A previously described genetic screen performed in our lab identified multiple mutations that exhibit strong synthetic interactions with loss of
lin-35, the C. elegans Retinoblastoma protein ortholog. For example, LIN-35 and SLR-2, a C2H2 type Zn-Finger protein, co-regulate the expression of a large group of intestinal genes essential for nutrient utilization and intestinal function. However, single mutants of
lin-35 or
slr-2 exhibit no strong growth defects,
lin-35;
slr-2 double mutants uniformly arrest as starved L1 larva. A genome-wide RNAi screen for suppressors of
lin-35;
slr-2 larval arrest has identified 24 suppressors, most of which fall in to three functional classes: (1) ribosome biogenesis genes, (2) mitochondrial prohibitins, and (3) transcriptional regulators, most notably a class of chromatin remodeling genes shown to suppress the synthetic-multivulval (SynMuv) phenotype. In the case of prohibitins, recent work suggests a role in repressing fat store utilization. Consistent with this, Oil-Red-O fat staining of
lin-35;
slr-2 larva on
phb-1/2(RNAi) reveal a decrease in available fat stores compared to controls, consistent with a mechanism for suppression that mobilizes fat stores in order to bypass L1 starvation induced arrest. Interestingly, a number of the identified
lin-35;
slr-2 suppressors are capable of suppressing other unrelated
lin-35 synthetic phenotypes. Strikingly, RNAi of
hcf-1,
mes-4,
sin-3,
mrg-1, ZK1127.3, and
raga-1 suppress the majority of
lin-35 synthetic phenotypes tested. In fact,
hcf-1 strongly suppresses six of the seven
lin-35 synthetic phenotypes tested. Given that the majority of these promiscuous suppressors were characterized as SynMuv suppressors, we tested every member of this class on all available
lin-35 synthetic strains. We identified 9 additional genes that while incapable of suppressing
lin-35;
slr-2 arrest, suppress other
lin-35 synthetic phenotypes.

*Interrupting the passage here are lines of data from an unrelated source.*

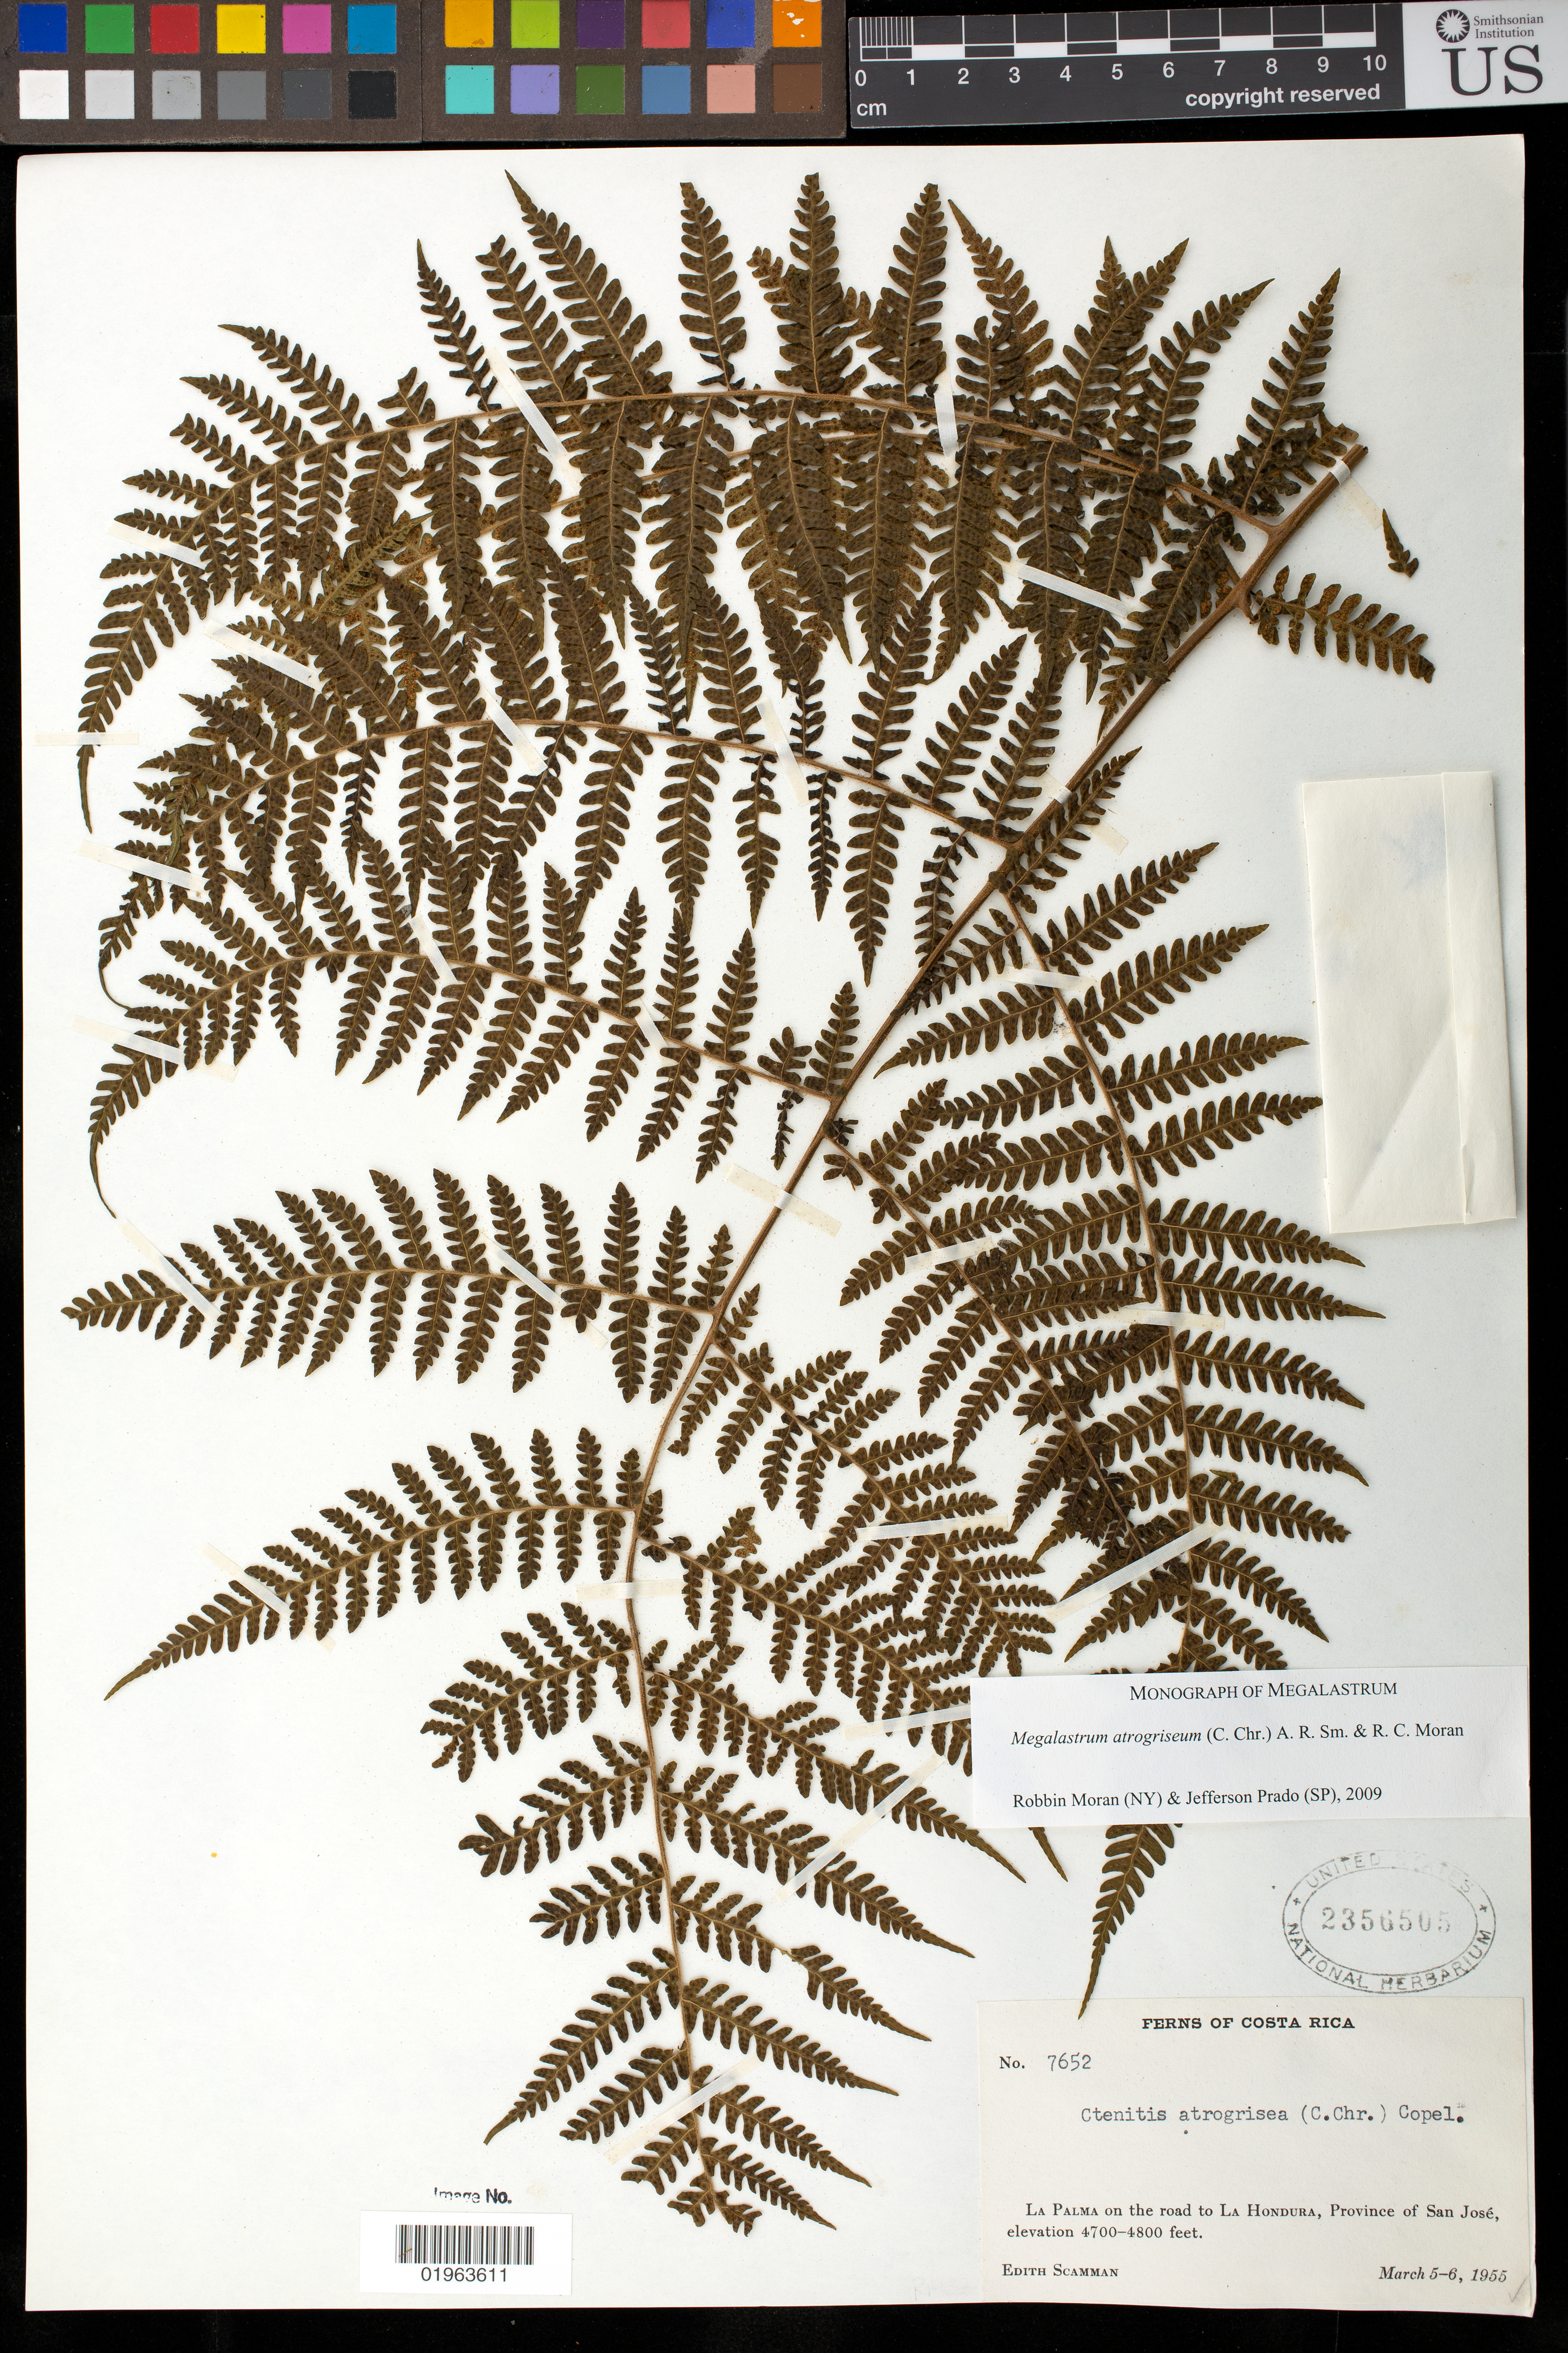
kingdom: Plantae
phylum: Tracheophyta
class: Polypodiopsida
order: Polypodiales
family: Dryopteridaceae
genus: Megalastrum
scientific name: Megalastrum atrogriseum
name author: (C. Chr.) A.R. Sm. & R.C. Moran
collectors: E. Scamman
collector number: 7652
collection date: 1955-03-05/1955-03-06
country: Costa Rica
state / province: San José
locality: La Palma on the road to La Hondura, Provinca of San Jose.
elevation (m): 1433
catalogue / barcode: US 2356505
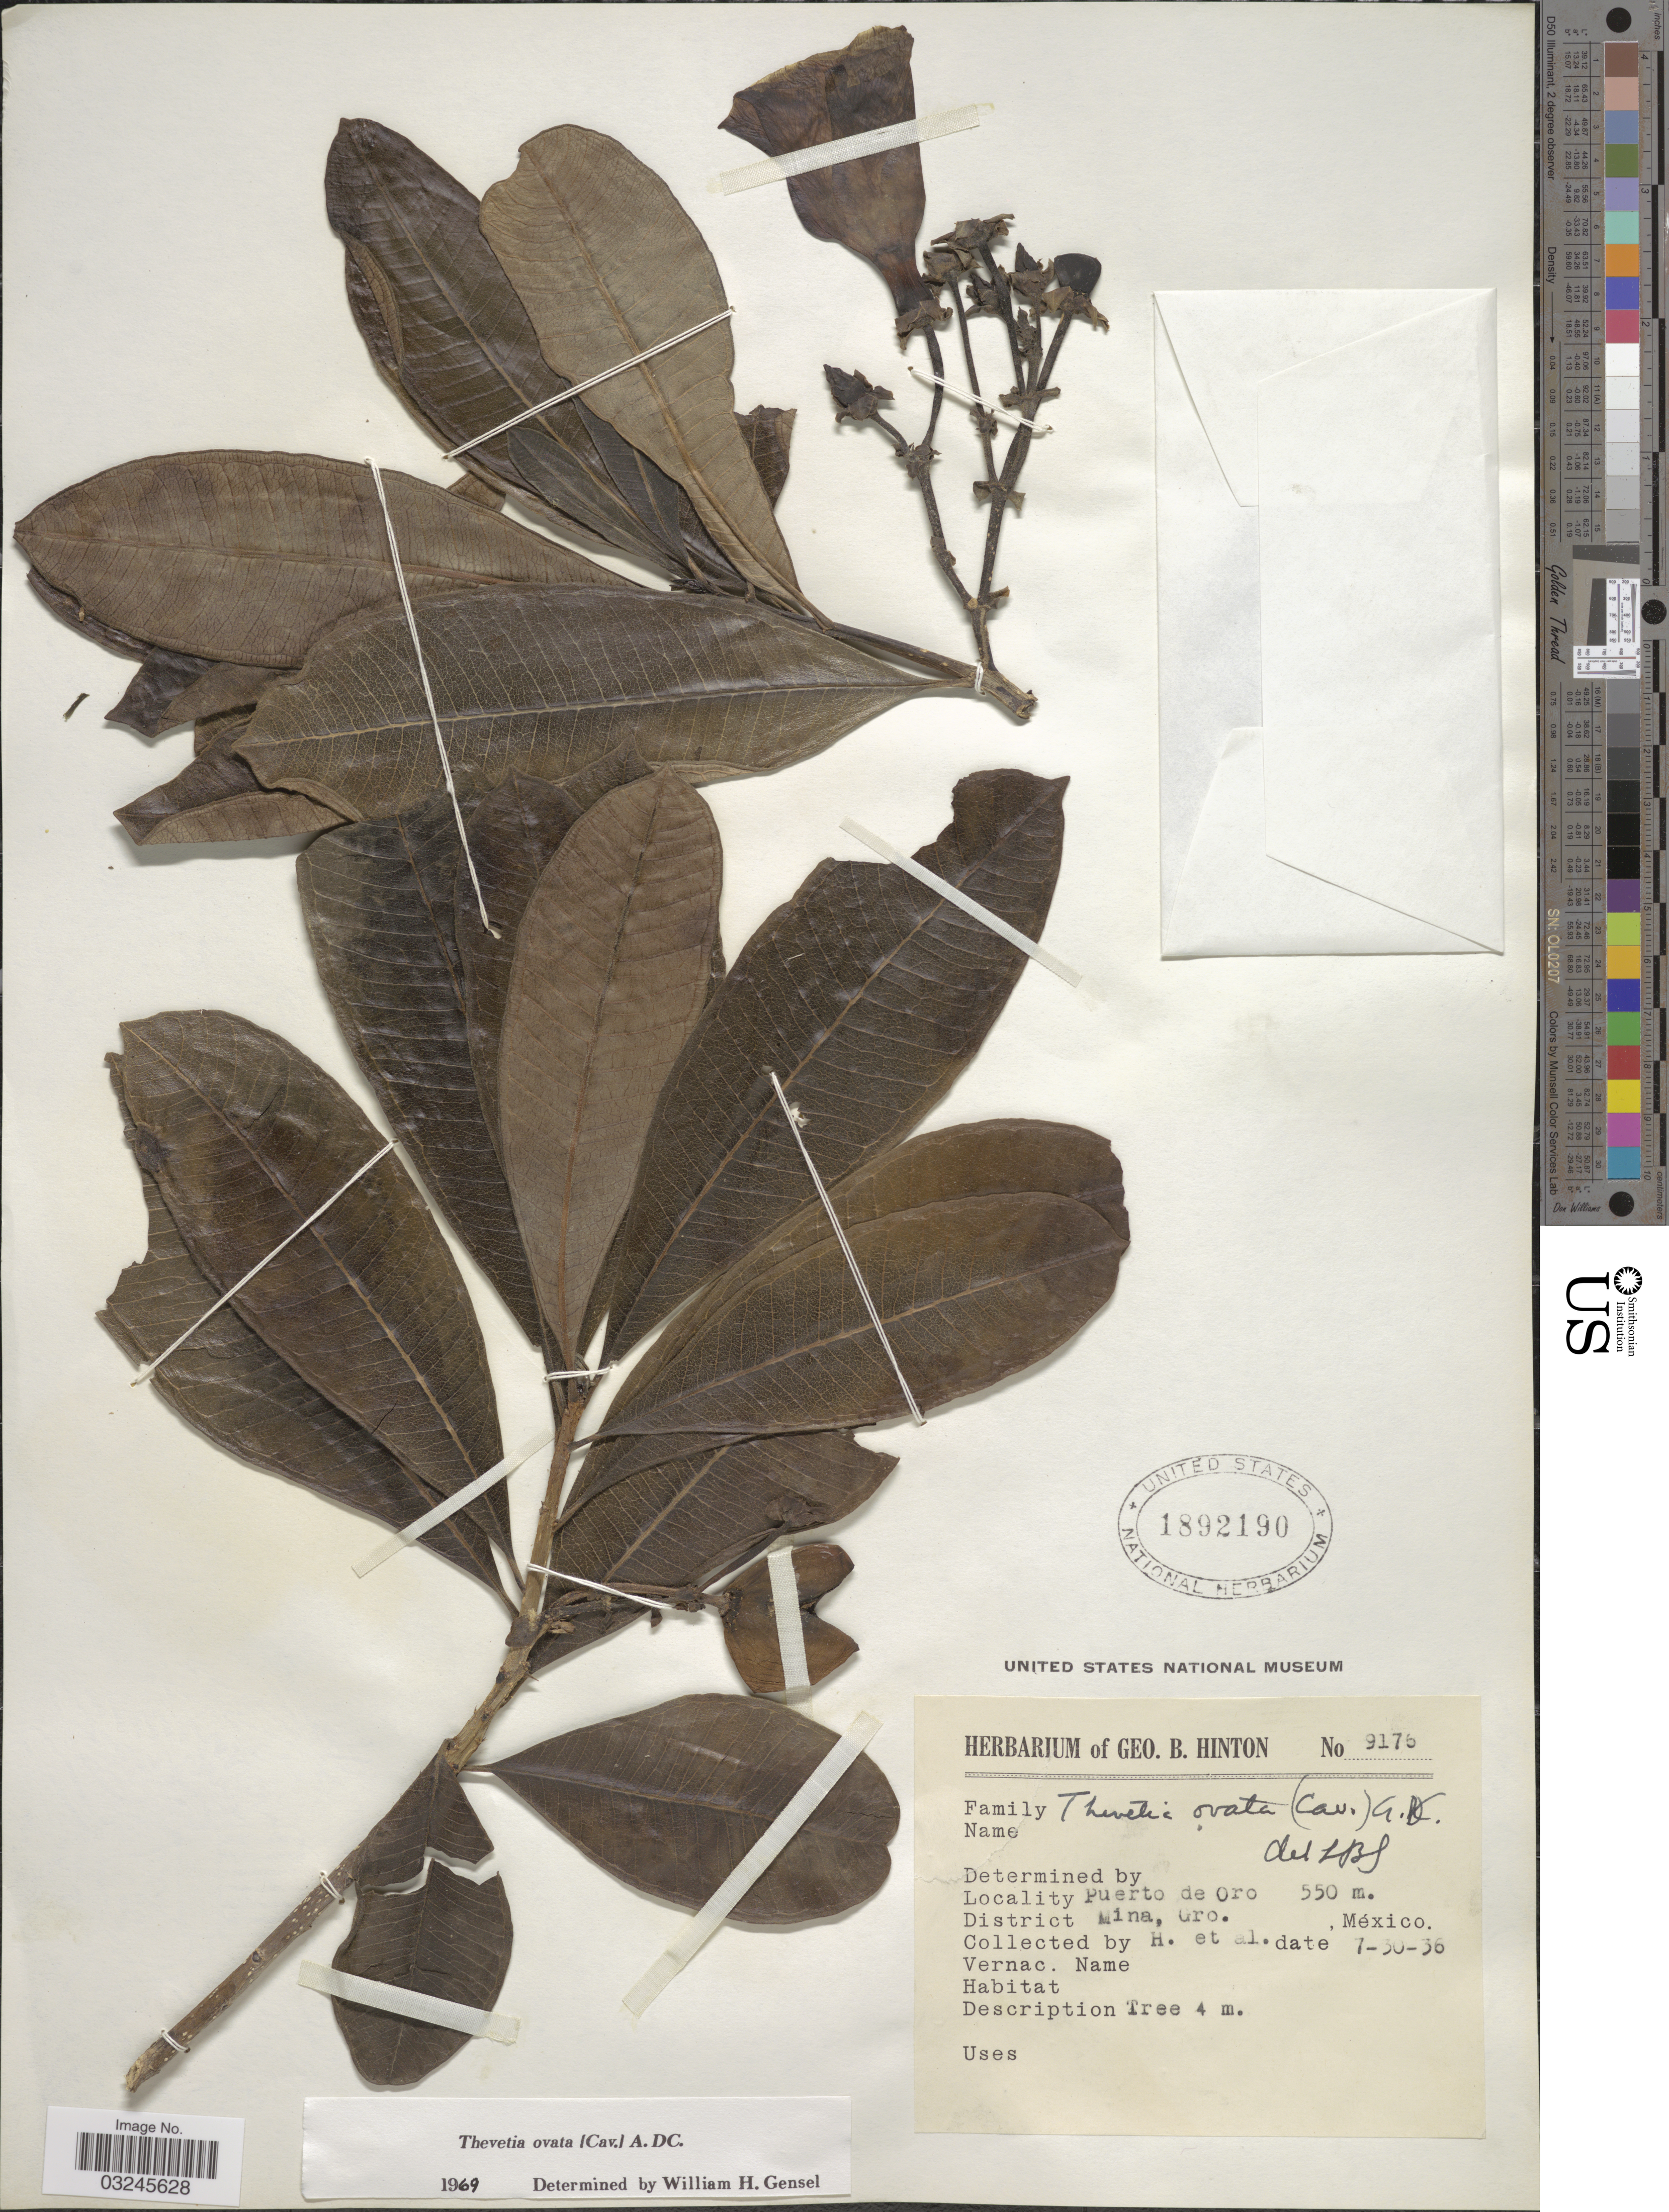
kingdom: Plantae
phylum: Tracheophyta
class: Magnoliopsida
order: Gentianales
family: Apocynaceae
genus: Thevetia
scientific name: Thevetia ovata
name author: (Cav.) A. DC.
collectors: G. B. Hinton & et al.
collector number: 9176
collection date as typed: Transcribed d/m/y: 30/7/36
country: Mexico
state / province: Guerrero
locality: Puerto de Oro, District Mina, Gro., México.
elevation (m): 550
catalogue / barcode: US 1892190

Suppressors of multiple
lin-35 phenotypes likely have roles specific to LIN-35 functions, and could therefore be potential targets for anti-cancer therapies. For example, both
hcf-1 and
mes-4 suppress the hyper-proliferation defect in distal tip cells and intestinal nuclei observed of
lin-35;
fzr-1 mutants. Current work includes an additional genome-wide RNAi for suppressors of
lin-35;
ubc-18 pharyngeal defects. As expected, there is significant overlap with suppressors identified in the
lin-35;
slr-2 screen, however a large number of novel genes suggest mechanistic roles that are specific to pharyngeal development. To our knowlege, this work represents the first comprehensive screen in metazoan for suppressors of diverse synthetic phenotypes whose commonality lies in a common altered gene product.